Differences between exclusive rights over the apartments and rights over buildings
Please, explain briefly but as clearly as possible the scope of the rights relating (exclusively) to the apartments and the ones relating to the building or to the communal elements owned jointly.
The ownership right on a flat inside a condominium is full and exclusive. In spite of this, according to art. 1122 of the Civil Code, in his real estate unit… the co-owner can’t do works that damage common parts or cause prejudice to the stability, safety or garnish of the building. Anyway the Administrator has to be previously informed in order to report to the Assembly.
The common parts (listed in the article 1117 Civil Code) are subject to a special co-ownership regime, different from the normal one. More in details, the rules provided by art. 1117 – 1139 Civil Code apply to the building, where several floors or part of floors are exclusively owned by different persons and some assets, plants and services with a common use are linked to residential units through an instrumental relationship.

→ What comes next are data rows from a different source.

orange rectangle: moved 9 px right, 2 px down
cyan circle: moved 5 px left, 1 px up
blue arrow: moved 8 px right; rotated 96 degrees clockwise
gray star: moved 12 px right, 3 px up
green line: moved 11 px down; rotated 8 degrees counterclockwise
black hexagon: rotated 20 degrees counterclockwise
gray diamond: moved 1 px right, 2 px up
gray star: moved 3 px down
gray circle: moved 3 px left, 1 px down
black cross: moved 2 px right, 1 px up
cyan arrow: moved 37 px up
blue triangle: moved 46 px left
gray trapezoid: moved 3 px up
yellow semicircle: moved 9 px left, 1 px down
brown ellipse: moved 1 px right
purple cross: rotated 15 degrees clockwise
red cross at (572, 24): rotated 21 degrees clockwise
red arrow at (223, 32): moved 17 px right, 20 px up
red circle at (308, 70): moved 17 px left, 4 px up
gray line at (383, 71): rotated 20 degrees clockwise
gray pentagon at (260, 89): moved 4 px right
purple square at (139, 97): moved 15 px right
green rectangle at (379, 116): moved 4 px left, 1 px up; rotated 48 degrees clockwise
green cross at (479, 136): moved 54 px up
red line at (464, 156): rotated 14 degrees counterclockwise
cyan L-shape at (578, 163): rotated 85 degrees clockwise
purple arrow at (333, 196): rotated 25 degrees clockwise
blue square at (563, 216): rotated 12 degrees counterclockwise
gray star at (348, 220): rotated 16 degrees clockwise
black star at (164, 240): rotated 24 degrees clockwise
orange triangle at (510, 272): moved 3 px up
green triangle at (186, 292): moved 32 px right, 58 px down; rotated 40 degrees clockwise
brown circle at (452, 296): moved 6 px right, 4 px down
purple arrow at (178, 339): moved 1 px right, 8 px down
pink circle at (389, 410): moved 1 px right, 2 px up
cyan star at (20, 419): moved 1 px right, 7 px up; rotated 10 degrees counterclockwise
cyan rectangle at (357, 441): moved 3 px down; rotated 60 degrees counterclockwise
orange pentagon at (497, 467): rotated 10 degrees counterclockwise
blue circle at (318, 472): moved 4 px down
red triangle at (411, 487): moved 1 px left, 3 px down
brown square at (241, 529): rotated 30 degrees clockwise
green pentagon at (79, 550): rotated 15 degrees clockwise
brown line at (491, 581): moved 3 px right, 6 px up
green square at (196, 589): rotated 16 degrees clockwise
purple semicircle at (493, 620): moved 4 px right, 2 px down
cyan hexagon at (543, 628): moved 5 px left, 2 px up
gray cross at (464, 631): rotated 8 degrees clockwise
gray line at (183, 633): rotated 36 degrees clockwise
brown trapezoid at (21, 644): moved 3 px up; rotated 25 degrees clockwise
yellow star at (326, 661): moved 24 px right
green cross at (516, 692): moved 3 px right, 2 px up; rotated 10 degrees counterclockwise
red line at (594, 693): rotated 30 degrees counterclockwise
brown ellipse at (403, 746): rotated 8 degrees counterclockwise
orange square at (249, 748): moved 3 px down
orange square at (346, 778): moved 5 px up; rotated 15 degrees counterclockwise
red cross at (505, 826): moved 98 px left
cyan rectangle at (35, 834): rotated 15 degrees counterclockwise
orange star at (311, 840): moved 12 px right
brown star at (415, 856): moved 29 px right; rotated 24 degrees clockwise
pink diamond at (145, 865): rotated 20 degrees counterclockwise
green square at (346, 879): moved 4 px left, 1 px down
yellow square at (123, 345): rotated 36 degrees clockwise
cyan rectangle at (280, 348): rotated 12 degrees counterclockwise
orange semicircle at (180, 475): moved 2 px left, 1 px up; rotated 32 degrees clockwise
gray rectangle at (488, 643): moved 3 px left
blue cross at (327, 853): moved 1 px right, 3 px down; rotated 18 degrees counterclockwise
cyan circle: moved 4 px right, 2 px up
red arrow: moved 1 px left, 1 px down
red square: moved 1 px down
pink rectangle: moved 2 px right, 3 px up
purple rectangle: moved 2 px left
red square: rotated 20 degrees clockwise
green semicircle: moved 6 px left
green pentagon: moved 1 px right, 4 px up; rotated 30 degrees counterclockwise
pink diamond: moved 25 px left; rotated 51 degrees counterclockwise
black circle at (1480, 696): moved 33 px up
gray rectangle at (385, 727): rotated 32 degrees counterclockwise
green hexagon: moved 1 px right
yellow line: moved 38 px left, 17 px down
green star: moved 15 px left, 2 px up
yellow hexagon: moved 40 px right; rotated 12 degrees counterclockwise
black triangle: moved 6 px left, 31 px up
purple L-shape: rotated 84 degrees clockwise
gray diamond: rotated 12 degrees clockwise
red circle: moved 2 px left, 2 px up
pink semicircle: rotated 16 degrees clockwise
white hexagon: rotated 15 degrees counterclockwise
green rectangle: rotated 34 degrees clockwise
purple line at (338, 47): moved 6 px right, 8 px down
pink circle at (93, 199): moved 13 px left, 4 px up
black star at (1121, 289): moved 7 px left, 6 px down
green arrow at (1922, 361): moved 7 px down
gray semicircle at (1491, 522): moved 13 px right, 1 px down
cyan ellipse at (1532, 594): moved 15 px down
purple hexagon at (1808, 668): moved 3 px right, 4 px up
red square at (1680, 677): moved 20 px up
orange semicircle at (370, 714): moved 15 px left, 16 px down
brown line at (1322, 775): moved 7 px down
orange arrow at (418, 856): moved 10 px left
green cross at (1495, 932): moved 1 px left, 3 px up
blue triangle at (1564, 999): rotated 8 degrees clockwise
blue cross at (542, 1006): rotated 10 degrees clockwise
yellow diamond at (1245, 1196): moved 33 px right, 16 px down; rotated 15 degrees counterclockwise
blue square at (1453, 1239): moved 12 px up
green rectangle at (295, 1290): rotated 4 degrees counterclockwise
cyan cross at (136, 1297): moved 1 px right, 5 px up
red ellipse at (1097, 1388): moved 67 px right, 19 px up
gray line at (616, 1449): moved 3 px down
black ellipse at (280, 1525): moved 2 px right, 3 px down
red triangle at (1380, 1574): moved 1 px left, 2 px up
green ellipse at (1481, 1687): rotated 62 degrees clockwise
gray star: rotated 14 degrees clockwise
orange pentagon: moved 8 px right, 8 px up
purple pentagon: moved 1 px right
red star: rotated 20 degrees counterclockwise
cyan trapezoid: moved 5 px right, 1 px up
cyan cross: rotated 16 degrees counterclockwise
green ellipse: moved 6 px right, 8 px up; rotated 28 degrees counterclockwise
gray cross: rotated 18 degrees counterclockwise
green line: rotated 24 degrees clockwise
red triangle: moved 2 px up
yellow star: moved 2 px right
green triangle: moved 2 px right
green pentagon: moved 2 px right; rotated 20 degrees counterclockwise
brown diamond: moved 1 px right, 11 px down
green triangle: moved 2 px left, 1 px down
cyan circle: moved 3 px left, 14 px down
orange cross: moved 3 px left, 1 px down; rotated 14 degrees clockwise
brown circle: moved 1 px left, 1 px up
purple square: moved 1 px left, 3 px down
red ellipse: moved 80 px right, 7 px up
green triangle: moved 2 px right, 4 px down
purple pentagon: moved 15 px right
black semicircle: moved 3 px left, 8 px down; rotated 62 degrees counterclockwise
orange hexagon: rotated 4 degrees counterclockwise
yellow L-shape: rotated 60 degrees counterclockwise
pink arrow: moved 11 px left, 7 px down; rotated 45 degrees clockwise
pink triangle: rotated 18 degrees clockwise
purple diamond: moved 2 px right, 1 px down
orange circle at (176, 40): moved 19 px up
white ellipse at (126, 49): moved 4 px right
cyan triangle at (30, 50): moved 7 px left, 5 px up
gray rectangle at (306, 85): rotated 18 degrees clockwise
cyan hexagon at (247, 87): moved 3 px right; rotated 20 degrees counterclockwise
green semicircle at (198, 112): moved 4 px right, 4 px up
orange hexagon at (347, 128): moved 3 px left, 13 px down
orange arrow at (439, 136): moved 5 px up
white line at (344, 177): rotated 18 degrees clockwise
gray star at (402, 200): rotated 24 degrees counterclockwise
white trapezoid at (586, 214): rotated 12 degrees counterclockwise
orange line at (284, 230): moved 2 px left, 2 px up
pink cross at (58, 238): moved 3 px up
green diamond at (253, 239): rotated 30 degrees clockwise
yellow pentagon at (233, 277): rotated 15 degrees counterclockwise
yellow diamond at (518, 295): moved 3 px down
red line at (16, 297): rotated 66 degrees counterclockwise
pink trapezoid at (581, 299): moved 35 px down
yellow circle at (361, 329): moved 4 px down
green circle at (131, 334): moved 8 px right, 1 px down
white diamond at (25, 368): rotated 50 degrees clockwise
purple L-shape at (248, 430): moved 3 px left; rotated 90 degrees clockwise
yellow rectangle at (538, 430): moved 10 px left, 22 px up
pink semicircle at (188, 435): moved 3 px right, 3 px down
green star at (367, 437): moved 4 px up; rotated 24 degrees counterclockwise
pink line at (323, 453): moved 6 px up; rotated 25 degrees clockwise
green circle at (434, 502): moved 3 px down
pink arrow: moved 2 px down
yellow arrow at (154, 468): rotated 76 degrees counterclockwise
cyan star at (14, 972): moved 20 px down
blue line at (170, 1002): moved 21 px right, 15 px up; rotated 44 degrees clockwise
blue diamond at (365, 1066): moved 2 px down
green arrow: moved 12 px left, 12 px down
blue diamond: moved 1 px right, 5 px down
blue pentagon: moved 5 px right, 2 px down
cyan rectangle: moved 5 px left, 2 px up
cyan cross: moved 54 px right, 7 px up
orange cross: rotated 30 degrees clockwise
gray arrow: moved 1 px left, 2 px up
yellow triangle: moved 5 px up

These assets are subject to a forced co-ownership, as the single co-owners can’t avoid to contribute to expenses for their maintenance, even if renouncing to the right on common parts. The strictness of that principle was recently mitigated by the above mentioned amending law that, following several judicial decisions and modifying the previous article 1118 civil code, rules the participants’ rights on the common parts.
More in details, it provides the possibility for the co-owner to renounce to use the common parts, such as the heating and conditioning plant, if his renounce doesn’t cause relevant defects in functioning or increases the other co-owners’ expenses.